Many space-leopards died to provide those tunics.

§ April 8th, 2010 § Filed under star trek § 10 Comments

So reader Chuck was nice enough to send me a copy of this here book, Star Trek: The Truth Machine (Random House, 1977), which shows that no matter in what medium he’s presented, Captain Kirk is one handsome S.O.B.:


The ’50s monster movie-style “giant lizards menacing the city” scene on the viewscreen is pretty awesome, too.

Anyway, the story’s about some alien thugs who lure our heroes down to their primitive planet and try to coerce them into giving up the tech details on the Enterprise’s warp drive. However, the aliens are just advanced enough to be able to force the answers via their Truth Machine, hence the title. Also, these guys are totally into The Phantom:


The story wraps up pretty much as you’d expect, with our heroes getting the better of these geniuses, and with Spock layin’ down a little Vulcan whup-ass:


My favorite parts of the book are the brief snippets of exposition and explanation for the various elements of the Trek universe, written plainly and simply for the intended younger audience:

“The crew hurried to the transporter room. When they stood on the transporter disks, their molecules in their bodies would be taken apart, sent through space, and put back together on the planet’s surface.”

Urgh. Put like that, no wonder McCoy didn’t like beaming up or down anywhere.

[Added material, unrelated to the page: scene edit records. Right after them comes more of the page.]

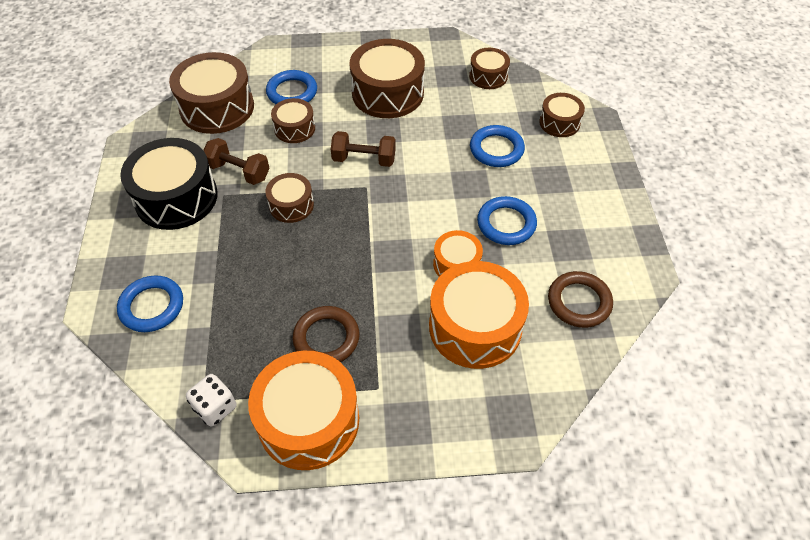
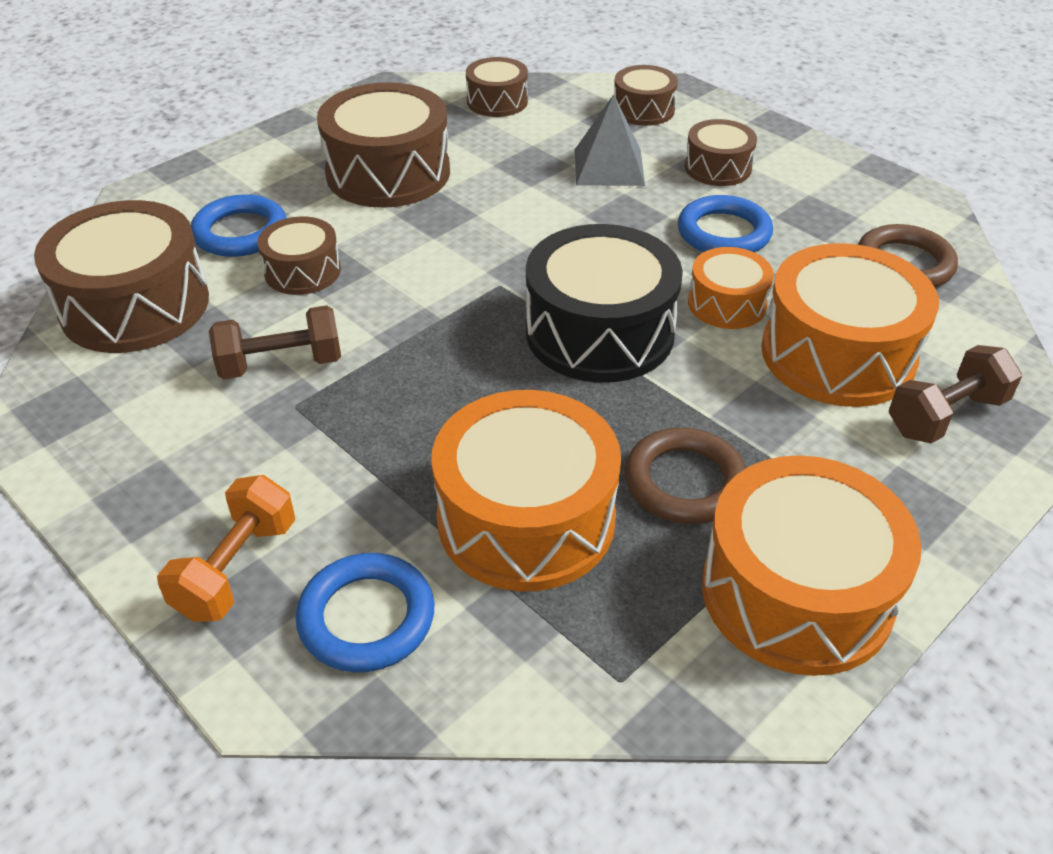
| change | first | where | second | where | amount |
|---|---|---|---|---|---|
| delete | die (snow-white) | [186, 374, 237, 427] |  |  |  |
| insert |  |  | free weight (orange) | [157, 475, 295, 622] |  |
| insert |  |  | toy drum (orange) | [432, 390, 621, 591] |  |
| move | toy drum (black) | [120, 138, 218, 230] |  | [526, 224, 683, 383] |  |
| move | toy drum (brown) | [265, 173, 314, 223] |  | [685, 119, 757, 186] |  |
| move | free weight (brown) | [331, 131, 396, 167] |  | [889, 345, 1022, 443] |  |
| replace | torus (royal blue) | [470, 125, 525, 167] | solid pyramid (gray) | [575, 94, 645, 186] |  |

“Although Spock’s mother was born on Earth, Spock had been born on his father’s planet, Vulcan. And like a true Vulcan, Spock never showed any feelings.”

Is that so, Mr. Narrator? Then what do you have to say about…THIS:


Well, um, come to think of it…what could you say?

Actually, that’s just Spock expressing Vulcan’s most common emotion, Total Smugness, during his explanation of how he outsmarted the bad guys’ Truth Machine not by lying about the warp drive, but by simply not offering up important details the aliens didn’t specifically ask about. Okay, sure, good move, Spock, but you don’t have to be a self-satisfied jerk about it. Sheesh.

Thanks again to reader Chuck for the swell book!

10 Responses to “Many space-leopards died to provide those tunics.”

  • Old Bull Lee says:

    Wasn’t this similar to the plot of a TNG episode? I think it was a stranded ship instead of a planet.

    There was also one where Matt Frewer claimed to be from the future, but was actually from the past and trying to get a jump on inventing future technology.

  • De says:

    A planet where apes evolved from men? There’s got to be an answer somewhere…

  • Andrew Weiss says:

    I remember reading a copy of this in the (little used) Woburn Boys’ Club after I ran out of quarters for the Pac-Man machine.

    I also spent way too much time contemplating Spock’s ruse by omission. (It didn’t work on my parents as well as it did on the residents of Planet Ghost-That-Walks.)

  • Randal says:

    Mike, an O-face is not an emotion.

  • Walaka says:

    What kind of book is this? An illustrated “novel”? Something like a Big Little Book, with alternating text and picture?

  • Andres says:

    That looks more like a ‘I just farted’ face to me.

  • philip says:

    I’m imagining a scene where the villains of this story are arguing over whether they should dress like The Phantom or Fred Flintstone and in the interest of time they decide to just go with both.

  • J.W. Rollins says:

    You can’t see it in the last image, but no one is wearing pants.

  • Nate says:

    When I read this in 2nd grade Spock taught me the greatest lessons in lying, tell em just enough truth!

  • Tom K Mason says:

    This looks just like the Star Trek/Phantom/Planet of the Apes/Flintstones mash-up I’ve dreamed about since I was 9. All that’s missing is Godzilla.